- [PROVIDED TEXT]
*** Block opens ***

Howard Moss (January 22, 1922 – September 16, 1987) was an American poet, dramatist and critic. He was poetry editor of The New Yorker magazine from 1948 until his death and he won the National Book Award in 1972 for Selected Poems.

Biography
Moss was born in New York City. He attended the University of Michigan, where he won a Hopwood Award. He is credited with discovering a number of major American poets, including Anne Sexton and Amy Clampitt.

W. H. Auden and Chester Kallman co-wrote a famously concise clerihew in his honor:

TO THE POETRY EDITOR OF THE NEW YORKER
Is Robert Lowell
Better than Noël
Coward,
Howard?

According to Edmund White, Moss was a closeted homosexual, a notion exploited in White's thinly disguised roman à clef, The Farewell Symphony, in which the character "Tom" is a prominent New York poetry editor; the "closet" characterization is at odds with the memory of literary friends who remember Moss as openly gay. Moss died of a heart attack.

Bibliography

Poetry
The Wound and the Weather (1946)
The Toy Fair (1954)
A Swimmer in the Air (1957)
A Winter Come, A Summer Gone: Poems, 1946–1960 (1960)
Finding Them Lost and Other Poems (1965)
Second Nature (1968)
Selected Poems (1971) —shared the National Book Award for Poetry with Frank O'Hara, The Collected Poems of Frank O'Hara
Buried City: Poems (1975)
A Swim Off the Rocks -Light verse (1976)
Rules of Sleep (1984)

Plays
The Folding Green (1958)
The Oedipus Mah-Jongg Scandal (1968)
The Palace at 4 A.M. (1972)

Other
The Magic Lantern of Marcel Proust (1963)
Instant Lives & More (1972)
Whatever is Moving (1981)

*** Block closes ***

- [EXTRACTED DATA]
*** Block opens ***

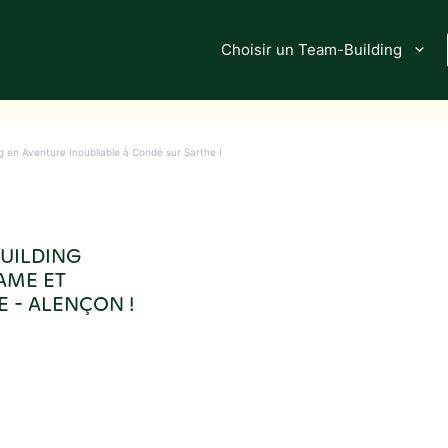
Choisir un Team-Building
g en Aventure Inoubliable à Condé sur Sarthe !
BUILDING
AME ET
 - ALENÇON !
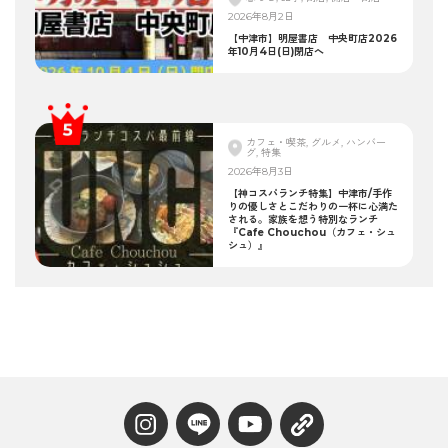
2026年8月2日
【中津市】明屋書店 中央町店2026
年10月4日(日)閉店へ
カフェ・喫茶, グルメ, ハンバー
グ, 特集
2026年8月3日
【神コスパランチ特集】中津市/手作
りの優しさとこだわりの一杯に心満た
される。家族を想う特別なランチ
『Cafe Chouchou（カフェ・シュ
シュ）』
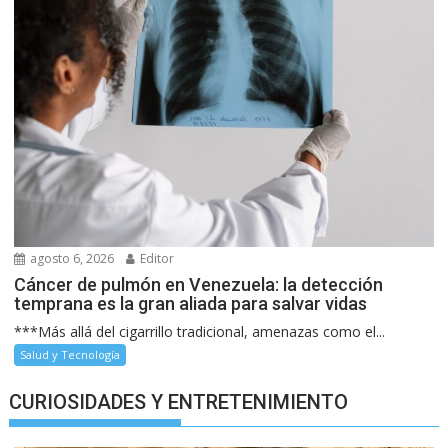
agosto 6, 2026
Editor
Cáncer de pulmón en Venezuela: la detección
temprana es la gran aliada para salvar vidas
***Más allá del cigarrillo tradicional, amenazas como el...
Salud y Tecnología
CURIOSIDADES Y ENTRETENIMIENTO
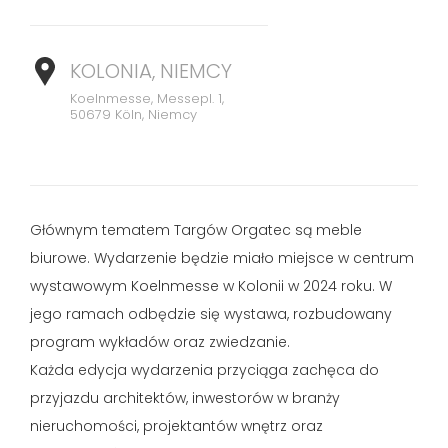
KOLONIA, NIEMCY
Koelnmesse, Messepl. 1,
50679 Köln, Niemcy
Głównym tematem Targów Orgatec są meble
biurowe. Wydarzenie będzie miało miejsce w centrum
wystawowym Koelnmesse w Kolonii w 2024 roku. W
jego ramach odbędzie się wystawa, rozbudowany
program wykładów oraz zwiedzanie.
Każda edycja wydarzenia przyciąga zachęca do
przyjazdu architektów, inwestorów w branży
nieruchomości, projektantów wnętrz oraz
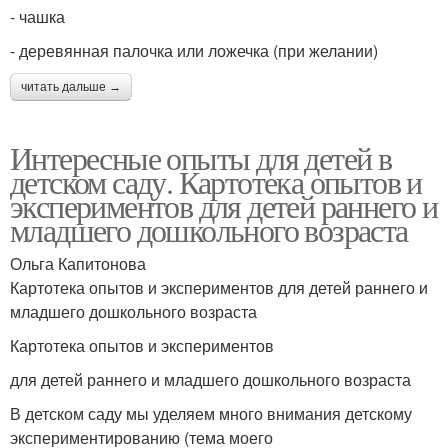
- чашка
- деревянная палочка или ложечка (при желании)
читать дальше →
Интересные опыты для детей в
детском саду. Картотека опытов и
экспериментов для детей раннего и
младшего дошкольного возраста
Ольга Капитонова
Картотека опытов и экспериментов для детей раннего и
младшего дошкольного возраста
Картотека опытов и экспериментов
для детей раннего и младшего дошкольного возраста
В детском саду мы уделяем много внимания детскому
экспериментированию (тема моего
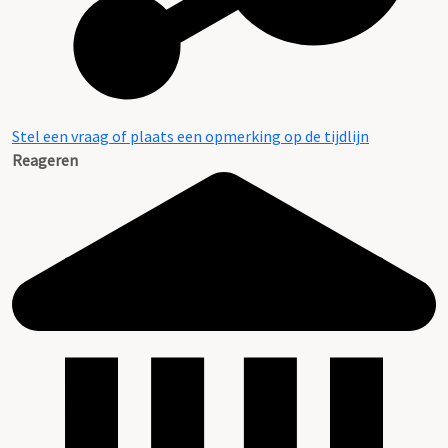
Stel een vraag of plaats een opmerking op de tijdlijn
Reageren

*** Block closes ***

- [YOUR TASKS]
• a. In the rows, copy every line from the one containing "KOLONIA, NIEMCY" through the one containing "экспериментированию (тема моего", both included. Omit the picture markers.
• b. Continue the Howard Moss article from where it ends.

- [ANSWERS FOR THE TASKS]
• a.
KOLONIA, NIEMCY
Koelnmesse, Messepl. 1,
50679 Köln, Niemcy
Głównym tematem Targów Orgatec są meble
biurowe. Wydarzenie będzie miało miejsce w centrum
wystawowym Koelnmesse w Kolonii w 2024 roku. W
jego ramach odbędzie się wystawa, rozbudowany
program wykładów oraz zwiedzanie.
Każda edycja wydarzenia przyciąga zachęca do
przyjazdu architektów, inwestorów w branży
nieruchomości, projektantów wnętrz oraz
- чашка
- деревянная палочка или ложечка (при желании)
читать дальше →
Интересные опыты для детей в
детском саду. Картотека опытов и
экспериментов для детей раннего и
младшего дошкольного возраста
Ольга Капитонова
Картотека опытов и экспериментов для детей раннего и
младшего дошкольного возраста
Картотека опытов и экспериментов
для детей раннего и младшего дошкольного возраста
В детском саду мы уделяем много внимания детскому
экспериментированию (тема моего

• b.
Musical settings
Ned Rorem's King Midas: a cantata for voice(s) and piano on ten poems of Howard Moss (1961) is one of several settings of Moss's poetry by American composers. Allen Shearer composed his cantata King Midas (1990) on the same set of poems with addition of ancient texts. Morten Lauridsen's A Winter Come (1967) is a setting of six poems of Howard Moss for high voice and piano, while Francis Thorne's Nature Studies: Three Poems of Howard Moss (1981) is for mezzo-soprano, flute and harp.

References

1922 births
1987 deaths
American magazine editors
American gay writers
National Book Award winners
Writers from New York City
University of Michigan alumni
20th-century American poets
20th-century American dramatists and playwrights
American male dramatists and playwrights
American male poets
LGBT people from New York (state)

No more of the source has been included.